İncelenecek Metin:
Bu proje kasamında, bölgenin kamusal imajının oluşturulması için çalışan ve bölgeye kendine özgü bir kimlik kazandırmayı amaçlayan bir İletişim Grubu, ve amacı; doğan iş imkanı ve temizlik görevlisinden en üst düzey yöneticiye kadar her alanda oluşan personel gereksinimini, öncelikli olarak çevre yerleşimlerden karşılamak olan Ortak Çıkar Proje Grubu da bulunmaktadır.
Öne Çıkan Mimari Projeler:
Erick van Egeraat - Ichtus Koleji:
1998-2000 / 19.945 m ²
Ichtus Yüksek Okulu, cam ağırlıklı modern bir tasarımdır. En ileri enformasyon ve iletişim teknolojileri ile donanmış olan yapı, kolayca bölümlendirilebilme özelliği ile esnek bir çalışma mekanı sunar. Ayrıca, bir multimedya kütüphane, kantin ve stüdyosu mevcuttur. Giriş katında, öğrenci ve çalışanların yanısıra çevrede yaşayanlar tarafından da kullanılan servis hizmetleri bulunur. Proje kapsamında yeni mezunların kendi işlerini kurabilecekleri imkanlar da düşünülmüştür. Dolayısıyla, yapı kamuya açıktır ve giriş katındaki fonksiyonlar ile çevreyle de etkileşimlidir. Yapının arka tarafında da kapalı bir avlu bulunmaktadır.
Kentsel ölçekte çevre rıhtım dokusuna uyum sağlayan yapı, tipoloji olarak da geç 19. erken 20. yüzyıl endüstriyel mimarlığı ile benzeşir. Giriş katında çevre yapıların arkadlarını devam ettiren yapının daha özelleşmiş kamusal alanları ilk üç katta yer alırken sınıflar üst altı kata yerleştirilmiştir. Güney cephesi boyunca yükselen atrium, okulun çekim noktasını oluşturur. Malzeme olarak açıklığın, maksimum esnekliğin ve manzaranın ifadesi olarak, kobalt mavisi film ve berrak cam kullanılmıştır.

Görev Tanımı 1:
Ichtus Koleji'ni anlatan metne göre yapının malzemesi olarak neler kullanılmıştır?
Görev Tanımı 2:
Ichtus Koleji metnindeki "Kentsel ölçekte çevre rıhtım dokusuna" diye başlayan paragrafı, ana bilgilerini koruyarak madde listesine dönüştürün.
Görev Tanımı 3:
Lütfen Ichtus Koleji'ni anlatan metni, son cümlesinden sonra gelecek biçimde sürdürün.

Veri kümesi girdileri:
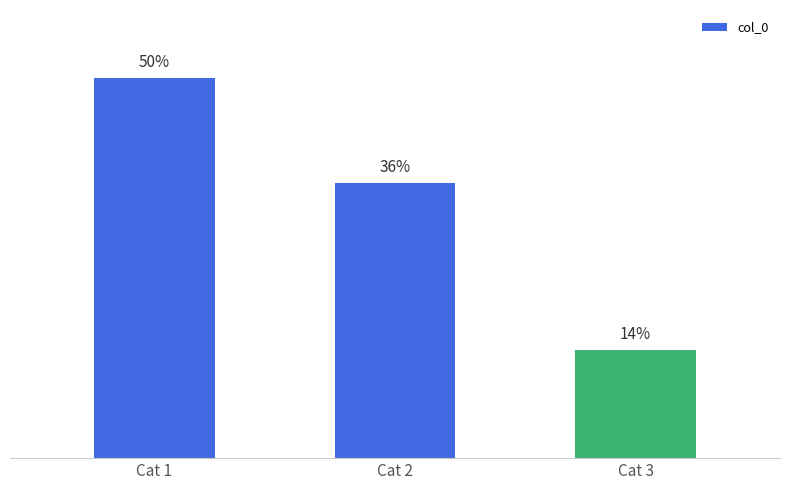

What is the value of the 3rd bar from the left?

244056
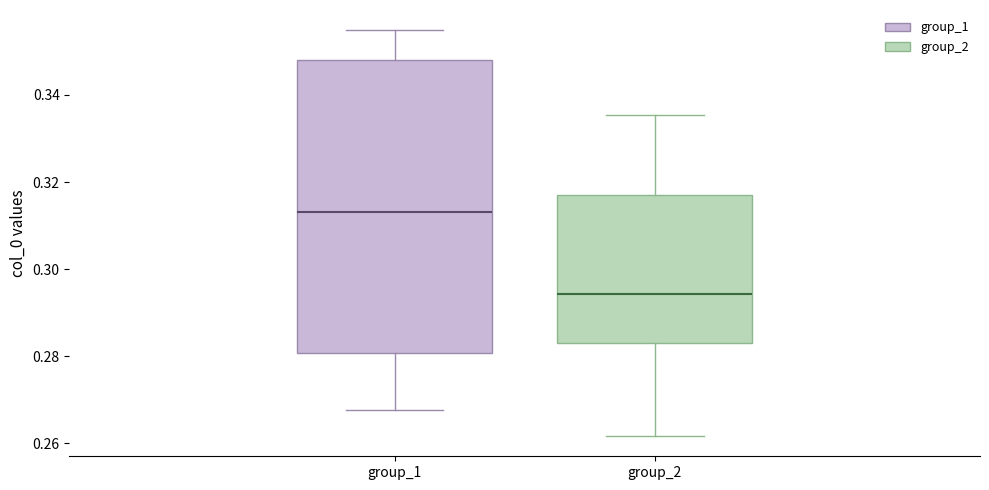

Where does the upper whisker of the box for group_2 end on the y-axis? The values are not printed on the chart, so give them approximately, as read against the axis.

0.336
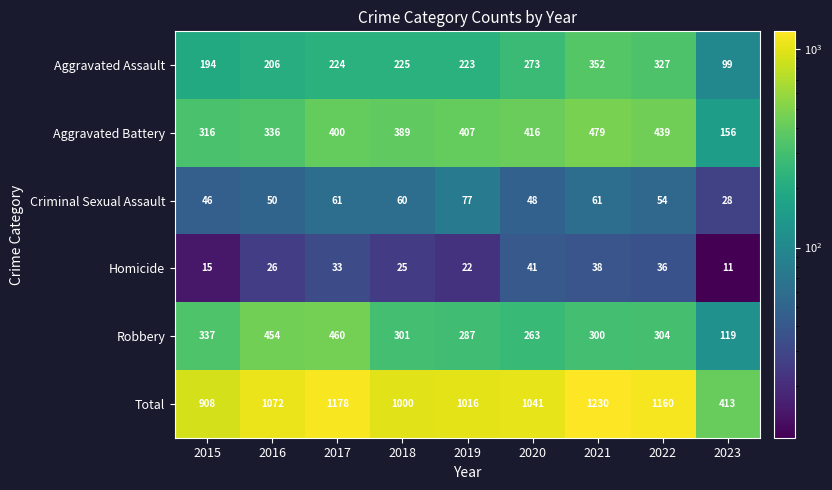

List the labels in order of Aggravated Battery value, largest first.

2021, 2022, 2020, 2019, 2017, 2018, 2016, 2015, 2023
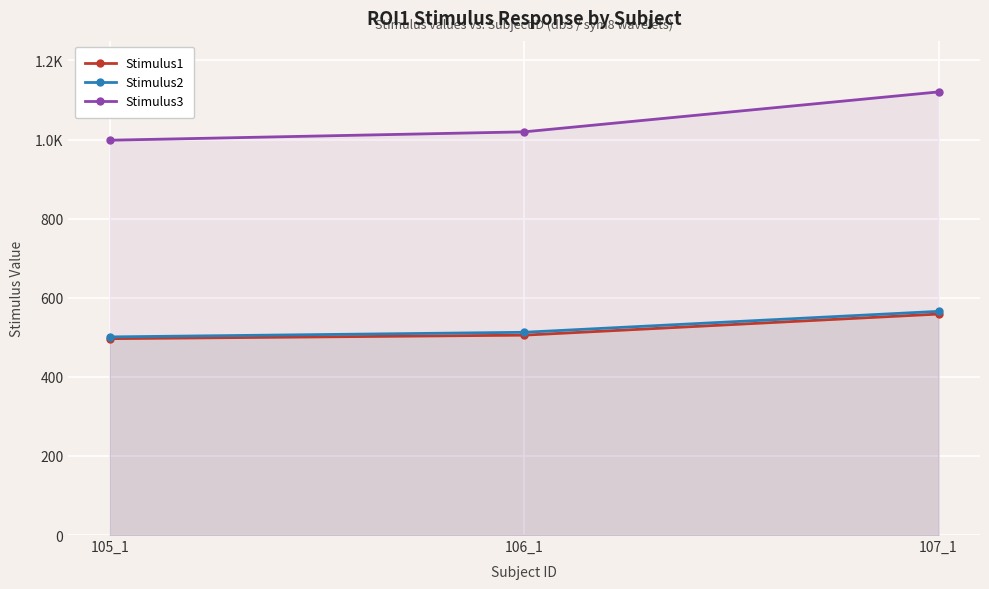

Rank the series at 106_1 from highest to lowest value.

Stimulus3, Stimulus2, Stimulus1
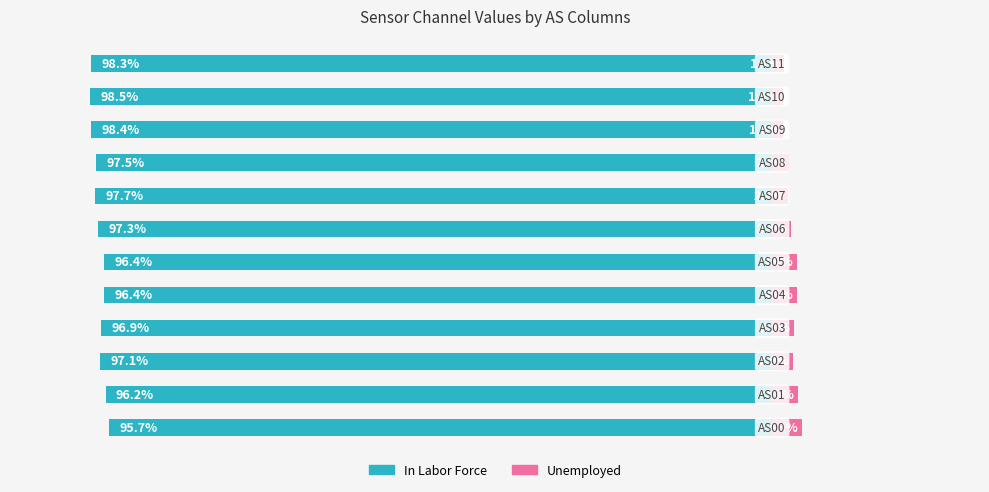

At how many categories does at least one series exceed -51?

12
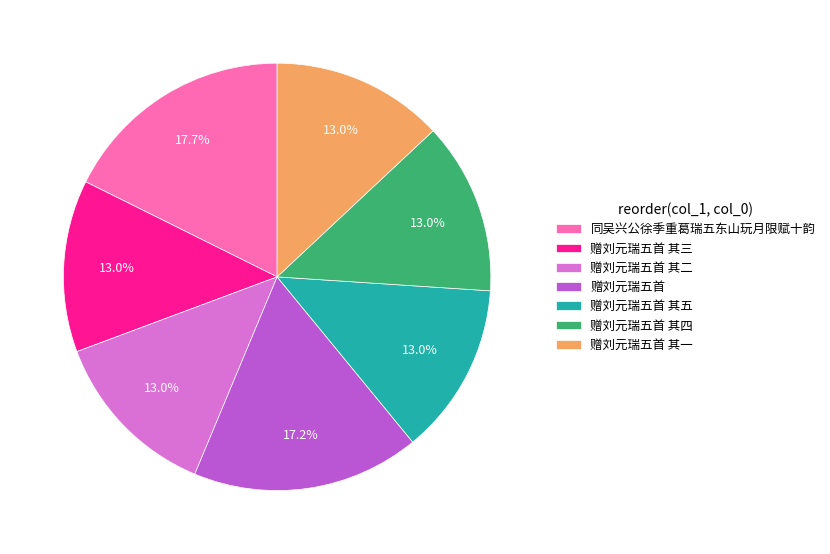

To the nearest percent, what portion does 赠刘元瑞五首 其二 represent?

13%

Görev Sonucu 1:
Kobalt mavisi film ve berrak cam.

Görev Sonucu 2:
- Yapı, kentsel ölçekte çevredeki rıhtım dokusuna uyum sağlar ve tipoloji olarak geç 19. ve erken 20. yüzyıl endüstriyel mimarlığına benzer.
- Giriş katında çevre yapıların arkadları devam ettirilir.
- Daha özelleşmiş kamusal alanlar ilk üç kattadır. Sınıflar üstteki altı kata yerleştirilmiştir.
- Güney cephesi boyunca yükselen atrium, okulun çekim noktasını oluşturur.
- Açıklığı, maksimum esnekliği ve manzarayı ifade etmek için kobalt mavisi film ve berrak cam kullanılmıştır.

Görev Sonucu 3:
Bolles & Wilson – Luxor Tiyatrosu:
1998-2001 / 16.000 m²
Almanyalı Bolles & Wilson firmasından Peter Wilson’ın tasarladığı Luxor Tiyatrosu’nun iki fuayesi ve Rijnhaven manzaralı bir restoranı vardır. Kırmızı ve tonlarında tasarlanan yapının tiyatro sahnesi 42 metreye 21 metre olup oldukça geniştir ve çok iyi bir akustiğe sahiptir.
Fumi Hoshino - Parkhuismeesteren:
2001-2003 / 8.000 m²
Kop van Zuid planına göre Parkhuismeesteren Antreposu’nun yıkılmasına karar verilmişti. 1995 yılında yıkımına karar verilmesine rağmen, bölgedeki başka antrepoların yeniden işlendirilmesi sonucu bu karar tekrar gözden geçirildi ve 2001 yılında Fumi Hoshino’nun tasarımıyla mağazalar, yeme-içme mekanları, ofisler ve konut alanları oluşturuldu. Giriş katının mağazalardan oluştuğu yeni düzenlemede birinci ve ikinci katlar ofislere ayrılmış ve eskiden antreponun çatısı olan üçüncü katta ise yirmi bir lüks konut, teras ve bir peyzaj mimarının da desteğinin alındığı çatı bahçeleri bulunmaktadır. Konutların her biri ev sahibinin isteği üzerine bir ya da daha fazla terasa sahip olabilecektir.
Rem Koolhaas - De Rotterdam:
2002-2005 / 120.000 m²
260 konut, 240 yatak kapasiteli bir otel, 30.000m² ofis alanı, 4.000m² fitness alanı, 3.500m²
sinema, 1.500m² ticari alan, 600 arabalık otopark.
Wilhelminapier’da tasarlanan De Rotterdam adlı karma yapı 126 metre yüksekliğe sahip olacaktır. Yapı, tek bir bina gibi gözükmekle beraber üç bağımsız kule gibi de algılanmaktadır. Giriş katının ofilere, otel lobisine, sinemanın restoranına ve bir pasaja ayrıldığı kütlenin tasarımında aynı sırada yer alan Piano’nun projesiyle Foster’ın World Port Center’ını da göz önünde bulundurulmuştur.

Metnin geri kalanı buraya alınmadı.